:: Exercise ::
One part of the entries below is wanted: the lines from the one containing "クラブの黒人オーナーと良くこの結論のでないテーマについて話した事" through the one containing "よその国の音楽を理解するには、その音楽の発生した国の習慣、風習、". Write those out exactly and nothing else.

:: Working data ::
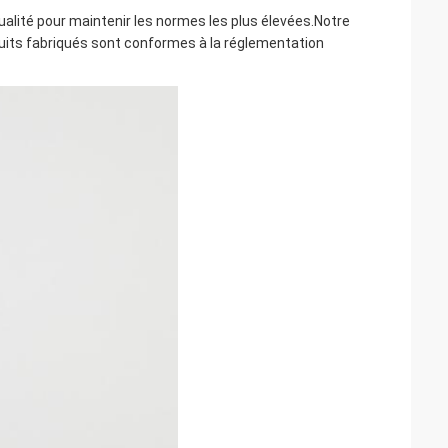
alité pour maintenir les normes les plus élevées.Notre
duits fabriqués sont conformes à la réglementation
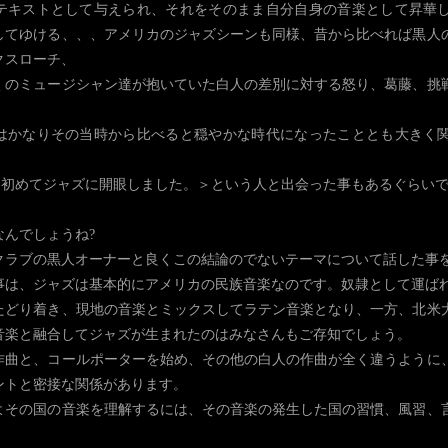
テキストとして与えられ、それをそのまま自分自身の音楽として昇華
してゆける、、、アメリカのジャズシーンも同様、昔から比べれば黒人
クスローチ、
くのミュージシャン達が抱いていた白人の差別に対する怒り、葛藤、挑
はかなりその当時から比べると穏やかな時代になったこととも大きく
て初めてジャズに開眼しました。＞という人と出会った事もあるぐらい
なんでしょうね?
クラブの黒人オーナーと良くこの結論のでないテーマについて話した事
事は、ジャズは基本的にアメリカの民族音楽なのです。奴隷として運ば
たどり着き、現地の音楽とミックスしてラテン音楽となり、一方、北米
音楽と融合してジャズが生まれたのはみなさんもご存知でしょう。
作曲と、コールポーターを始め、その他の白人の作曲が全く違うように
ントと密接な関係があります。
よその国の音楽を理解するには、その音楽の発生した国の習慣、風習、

* * *

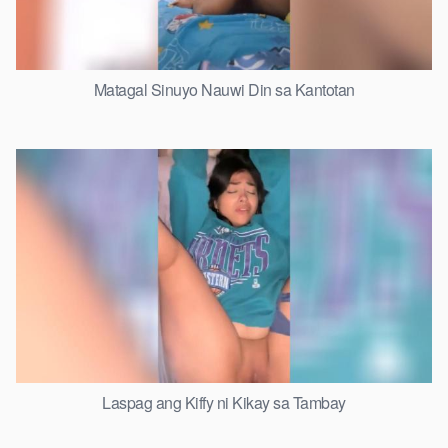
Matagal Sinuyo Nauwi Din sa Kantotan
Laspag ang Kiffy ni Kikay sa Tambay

:: Response below ::
クラブの黒人オーナーと良くこの結論のでないテーマについて話した事
事は、ジャズは基本的にアメリカの民族音楽なのです。奴隷として運ば
たどり着き、現地の音楽とミックスしてラテン音楽となり、一方、北米
音楽と融合してジャズが生まれたのはみなさんもご存知でしょう。
作曲と、コールポーターを始め、その他の白人の作曲が全く違うように
ントと密接な関係があります。
よその国の音楽を理解するには、その音楽の発生した国の習慣、風習、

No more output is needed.